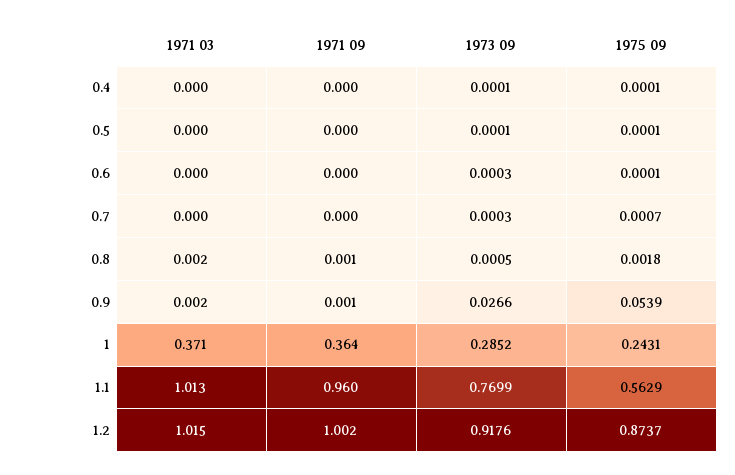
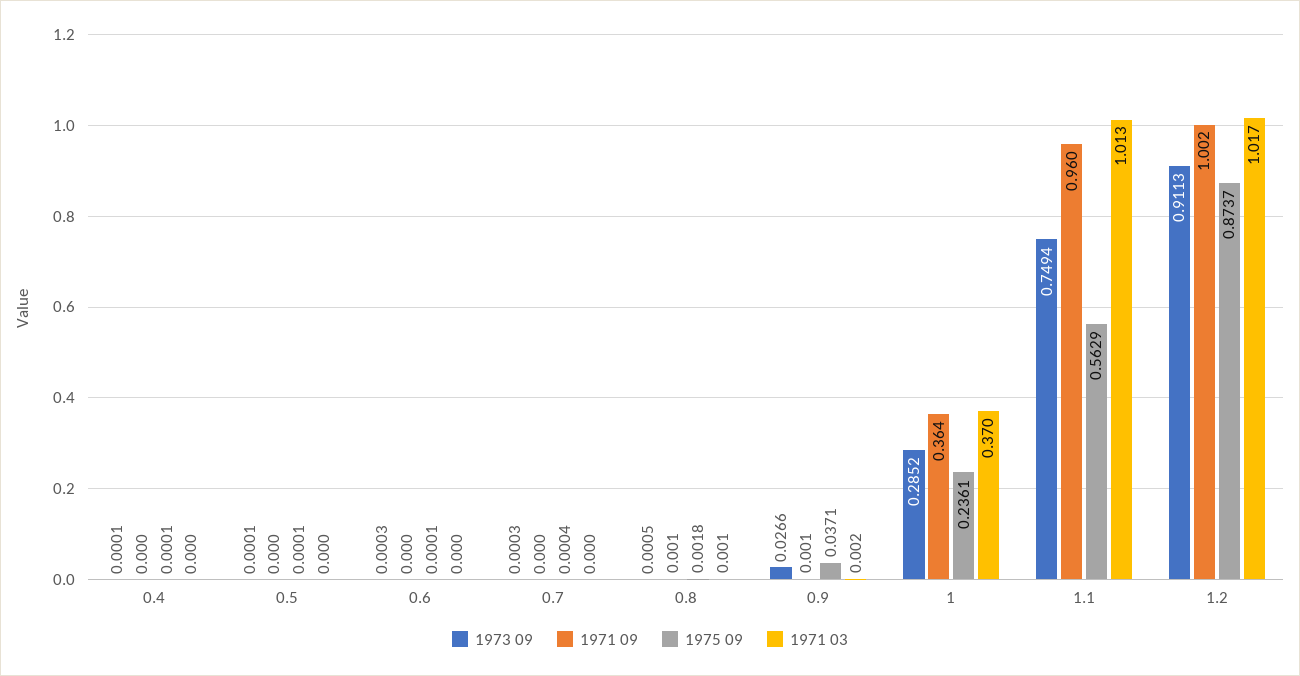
  {
    "1971 03": {
      "0.4": 0,
      "0.5": 0,
      "0.6": 0,
      "0.7": 0,
-     "0.8": 0.002,
+     "0.8": 0.001,
      "0.9": 0.002,
-     "1": 0.371,
+     "1": 0.37,
      "1.1": 1.013,
-     "1.2": 1.015
+     "1.2": 1.017
    },
    "1971 09": {
      "0.4": 0,
      "0.5": 0,
      "0.6": 0,
      "0.7": 0,
      "0.8": 0.001,
      "0.9": 0.001,
      "1": 0.364,
      "1.1": 0.96,
      "1.2": 1.002
    },
    "1973 09": {
      "0.4": 0.0001,
      "0.5": 0.0001,
      "0.6": 0.0003,
      "0.7": 0.0003,
      "0.8": 0.0005,
      "0.9": 0.0266,
      "1": 0.2852,
-     "1.1": 0.7699,
+     "1.1": 0.7494,
-     "1.2": 0.9176
+     "1.2": 0.9113
    },
    "1975 09": {
      "0.4": 0.0001,
      "0.5": 0.0001,
      "0.6": 0.0001,
-     "0.7": 0.0007,
+     "0.7": 0.0004,
      "0.8": 0.0018,
-     "0.9": 0.0539,
+     "0.9": 0.0371,
-     "1": 0.2431,
+     "1": 0.2361,
      "1.1": 0.5629,
      "1.2": 0.8737
    }
  }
● ● ● ● ●
### Task instructions
Copy all the material exactly; omit images.

### Answer to this exercise
  {
    "1971 03": {
      "0.4": 0,
      "0.5": 0,
      "0.6": 0,
      "0.7": 0,
-     "0.8": 0.002,
+     "0.8": 0.001,
      "0.9": 0.002,
-     "1": 0.371,
+     "1": 0.37,
      "1.1": 1.013,
-     "1.2": 1.015
+     "1.2": 1.017
    },
    "1971 09": {
      "0.4": 0,
      "0.5": 0,
      "0.6": 0,
      "0.7": 0,
      "0.8": 0.001,
      "0.9": 0.001,
      "1": 0.364,
      "1.1": 0.96,
      "1.2": 1.002
    },
    "1973 09": {
      "0.4": 0.0001,
      "0.5": 0.0001,
      "0.6": 0.0003,
      "0.7": 0.0003,
      "0.8": 0.0005,
      "0.9": 0.0266,
      "1": 0.2852,
-     "1.1": 0.7699,
+     "1.1": 0.7494,
-     "1.2": 0.9176
+     "1.2": 0.9113
    },
    "1975 09": {
      "0.4": 0.0001,
      "0.5": 0.0001,
      "0.6": 0.0001,
-     "0.7": 0.0007,
+     "0.7": 0.0004,
      "0.8": 0.0018,
-     "0.9": 0.0539,
+     "0.9": 0.0371,
-     "1": 0.2431,
+     "1": 0.2361,
      "1.1": 0.5629,
      "1.2": 0.8737
    }
  }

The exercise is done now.